Climate change is putting coffee production and the livelihoods of coffee farmers and their families around the world at risk.
Current and forecasted climate changes have been identified as major threat to coffee production as a whole and a threat to livelihoods, in particular those of smallholder coffee farmers. Computer models suggest that by 2050 40-60 % of coffee growing areas may no longer be suitable for its cultivation -if no measures are taken.
Changes in temperature and rainfall and extreme weather events directly impact coffee quality and productivity levels. Additionally, global warming favors the proliferation of certain coffee diseases and pests, further contributing to lower crop yields and thereby threatening the livelihoods of coffee growing families.
In Central America and East Africa, coffee production is mostly rain-fed, which means that drought directly influences production, food security and income in an unfavorable way.

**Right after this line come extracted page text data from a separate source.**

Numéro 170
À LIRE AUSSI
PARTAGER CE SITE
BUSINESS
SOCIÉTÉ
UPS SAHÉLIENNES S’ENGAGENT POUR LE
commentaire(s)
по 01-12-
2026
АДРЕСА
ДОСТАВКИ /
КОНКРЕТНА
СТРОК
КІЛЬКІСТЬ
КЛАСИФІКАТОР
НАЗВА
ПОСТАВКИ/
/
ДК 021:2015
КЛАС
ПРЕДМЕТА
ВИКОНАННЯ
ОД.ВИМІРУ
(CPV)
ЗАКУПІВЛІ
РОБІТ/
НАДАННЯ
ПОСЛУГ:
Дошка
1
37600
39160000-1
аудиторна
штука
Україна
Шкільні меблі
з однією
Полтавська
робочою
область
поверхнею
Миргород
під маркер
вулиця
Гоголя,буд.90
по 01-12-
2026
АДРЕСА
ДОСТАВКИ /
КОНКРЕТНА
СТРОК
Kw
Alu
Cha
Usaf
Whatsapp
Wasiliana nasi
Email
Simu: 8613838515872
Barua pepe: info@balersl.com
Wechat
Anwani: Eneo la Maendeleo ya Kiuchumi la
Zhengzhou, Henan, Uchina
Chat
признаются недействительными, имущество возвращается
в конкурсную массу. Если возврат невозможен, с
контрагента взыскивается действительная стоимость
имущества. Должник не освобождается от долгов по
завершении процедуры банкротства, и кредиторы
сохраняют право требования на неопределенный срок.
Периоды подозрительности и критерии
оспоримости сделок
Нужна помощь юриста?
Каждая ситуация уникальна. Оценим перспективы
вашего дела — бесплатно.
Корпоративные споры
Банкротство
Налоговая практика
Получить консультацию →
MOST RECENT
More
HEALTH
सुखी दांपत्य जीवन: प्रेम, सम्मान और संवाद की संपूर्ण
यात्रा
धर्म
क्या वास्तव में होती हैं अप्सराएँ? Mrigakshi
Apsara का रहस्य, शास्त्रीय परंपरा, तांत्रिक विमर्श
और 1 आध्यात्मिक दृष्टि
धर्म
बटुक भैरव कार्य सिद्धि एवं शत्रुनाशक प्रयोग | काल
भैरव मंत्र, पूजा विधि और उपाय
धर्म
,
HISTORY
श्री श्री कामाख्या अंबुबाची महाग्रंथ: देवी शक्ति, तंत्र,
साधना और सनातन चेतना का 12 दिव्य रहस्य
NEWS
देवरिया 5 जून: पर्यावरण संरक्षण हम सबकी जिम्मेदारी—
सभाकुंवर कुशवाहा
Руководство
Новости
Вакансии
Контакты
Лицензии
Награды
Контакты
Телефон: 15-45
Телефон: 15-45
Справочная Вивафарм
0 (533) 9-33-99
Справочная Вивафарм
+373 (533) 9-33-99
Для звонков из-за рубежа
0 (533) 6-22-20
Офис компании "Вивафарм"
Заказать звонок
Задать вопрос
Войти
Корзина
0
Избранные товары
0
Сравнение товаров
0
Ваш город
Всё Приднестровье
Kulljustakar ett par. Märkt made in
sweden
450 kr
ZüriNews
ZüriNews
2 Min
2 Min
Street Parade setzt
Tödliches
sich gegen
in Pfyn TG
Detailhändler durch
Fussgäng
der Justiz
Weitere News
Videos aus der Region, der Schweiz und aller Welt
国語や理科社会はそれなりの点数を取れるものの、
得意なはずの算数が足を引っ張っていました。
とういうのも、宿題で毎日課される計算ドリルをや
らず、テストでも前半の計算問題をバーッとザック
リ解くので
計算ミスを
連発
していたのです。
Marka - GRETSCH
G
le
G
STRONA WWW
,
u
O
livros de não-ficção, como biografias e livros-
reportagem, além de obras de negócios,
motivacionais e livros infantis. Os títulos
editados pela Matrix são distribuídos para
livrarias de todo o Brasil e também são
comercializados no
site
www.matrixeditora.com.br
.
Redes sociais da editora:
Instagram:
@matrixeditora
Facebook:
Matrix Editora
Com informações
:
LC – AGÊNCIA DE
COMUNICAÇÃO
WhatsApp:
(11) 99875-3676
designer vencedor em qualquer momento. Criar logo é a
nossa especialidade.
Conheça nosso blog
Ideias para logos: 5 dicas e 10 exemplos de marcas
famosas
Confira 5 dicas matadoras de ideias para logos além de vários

Because of their high dependency on natural resources and their limited capacity to cope with climate variability and extremes, smallholder farming families are the most vulnerable to this development.
How to effectively respond to climate change?
Our approach is to provide communities and individuals with the ability and resources to adapt to changes in the environment, to reduce the climate risk and to become more resilient to climate change.
In 2010, a supra-regional development partnership known as the initiative for coffee & climate (c&c) was formed, being implemented by our foundation. This initiative aims at enabling coffee farmers to effectively respond to changing climatic conditions, thereby increasing their resilience and capacity to adapt to and manage risks.